Tuesday, June 5, 2007

I think I think too much.

I think I think so much I over think it. Maybe I don't over think it and I think about it just enough. Which happens to be more than others think about it. Almost like that line, "people who feel insane are just the few sane in an insane world."

So there are things that I 'need' to be OK with and there are things that I 'should' be OK with. I am having a hard time determining which is which. To explain, let's say something happens to me that prompts me to feel hurt/upset/frustrated/annoyed. At this time I deal with my feelings at the time in a way that helps me deal with the situation. Then after that, when I have my thinking time, I go back over my day and try to figure out where to go from where I am at that moment. Then I think about this situation. Here is my issue: Is this situation a thing that I 'need' to be OK with or that I 'should' be OK with. If it is just me being immature or short sighted, I 'NEED' to grow and deal with it. But if it is me being exactly where my heart and mind should be, sane in an insane world, I don't want to be OK with it or let it slide just because I 'SHOULD'.
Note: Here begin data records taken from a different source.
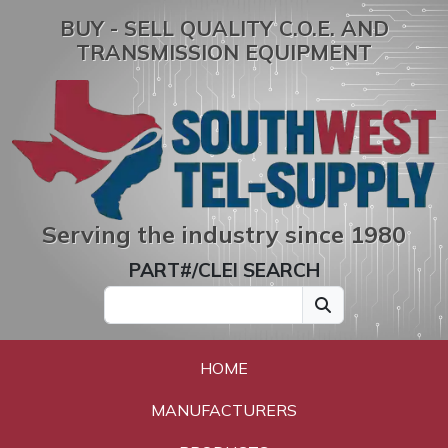
BUY - SELL QUALITY C.O.E. AND
TRANSMISSION EQUIPMENT
Serving the industry since 1980
PART#/CLEI SEARCH
HOME
MANUFACTURERS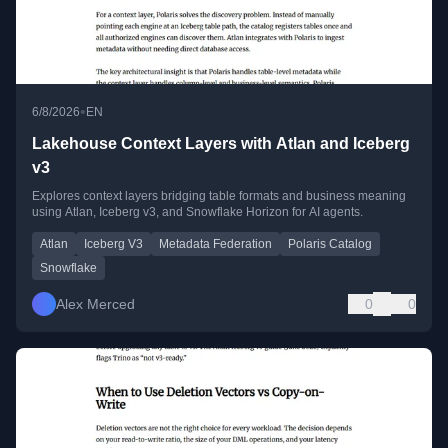
•
6/8/2026
EN
Lakehouse Context Layers with Atlan and Iceberg
v3
Explores context layers bridging table formats and business meaning
using Atlan, Iceberg v3, and Snowflake Horizon for AI agents.
Atlan
Iceberg V3
Metadata Federation
Polaris Catalog
Snowflake
Alex Merced
0
0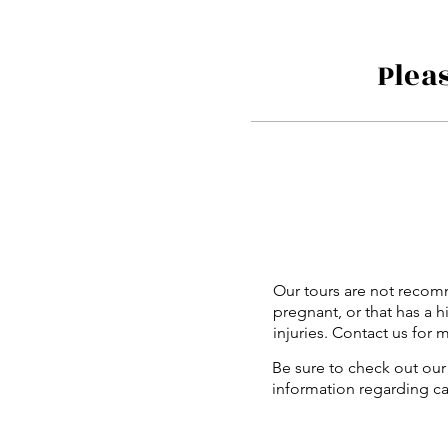
Plea
Our tours are not recom
pregnant, or that has a h
injuries. Contact us for 
Be sure to check out our 
information regarding c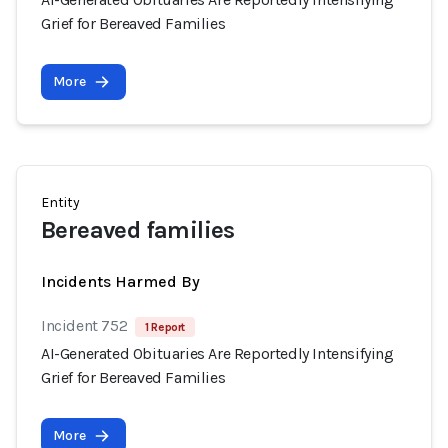
Grief for Bereaved Families
More
Entity
Bereaved families
Incidents Harmed By
Incident 752
1 Report
AI-Generated Obituaries Are Reportedly Intensifying
Grief for Bereaved Families
More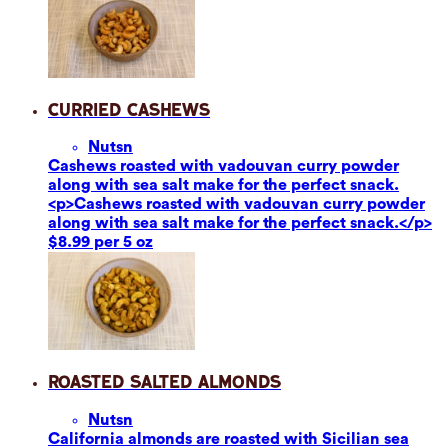
Curried Cashews
Nuts
n
Cashews roasted with vadouvan curry powder
along with sea salt make for the perfect snack.
<p>Cashews roasted with vadouvan curry powder
along with sea salt make for the perfect snack.</p>
$8.99 per 5 oz
Roasted Salted Almonds
Nuts
n
California almonds are roasted with Sicilian sea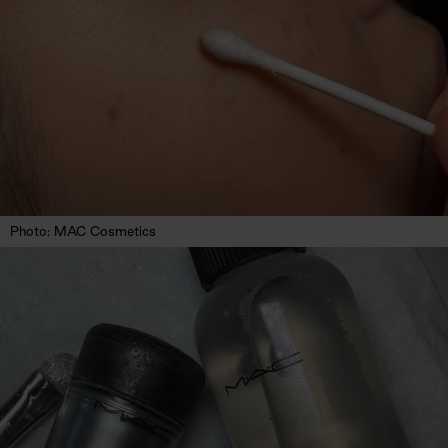
Photo: MAC Cosmetics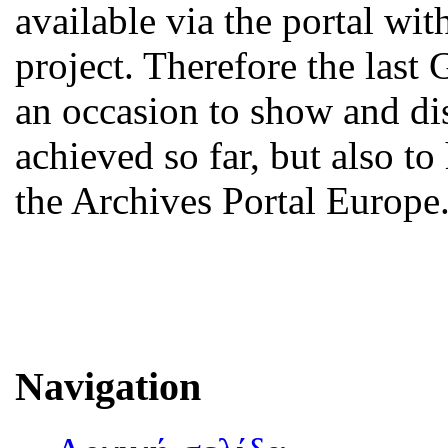
available via the portal w
project. Therefore the last
an occasion to show and d
achieved so far, but also to
the Archives Portal Europe
Navigation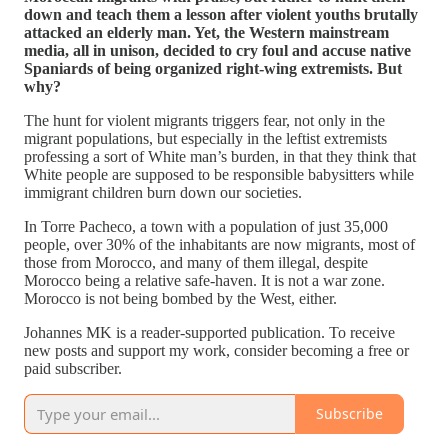
down and teach them a lesson after violent youths brutally
attacked an elderly man. Yet, the Western mainstream
media, all in unison, decided to cry foul and accuse native
Spaniards of being organized right-wing extremists. But
why?
The hunt for violent migrants triggers fear, not only in the
migrant populations, but especially in the leftist extremists
professing a sort of White man’s burden, in that they think that
White people are supposed to be responsible babysitters while
immigrant children burn down our societies.
In Torre Pacheco, a town with a population of just 35,000
people, over 30% of the inhabitants are now migrants, most of
those from Morocco, and many of them illegal, despite
Morocco being a relative safe-haven. It is not a war zone.
Morocco is not being bombed by the West, either.
Johannes MK is a reader-supported publication. To receive
new posts and support my work, consider becoming a free or
paid subscriber.
Subscribe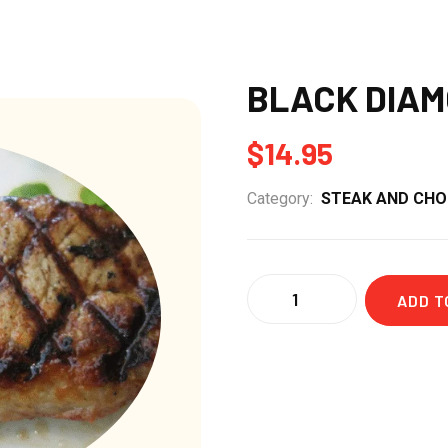
BLACK DIAM
$
14.95
Category:
STEAK AND CH
Quantity
ADD T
I really hope this thought line is able to be followed because I believe that it is incredibly important and not readily addressed. How many times has someone said, "that is just the way things are. deal with it."? Yes, perhaps that is the way things are but it is not the way things should be. I will not just deal with it. I will not sit by and just be OK with it, I want to change it. Why accept this approach and give up on what your heart is telling you just because it is the way others approach it?

Balance comes up yet again. I want it because it is the best way. Discernment is a skill that I need to fine tune before balance in this matter will even be an option for me.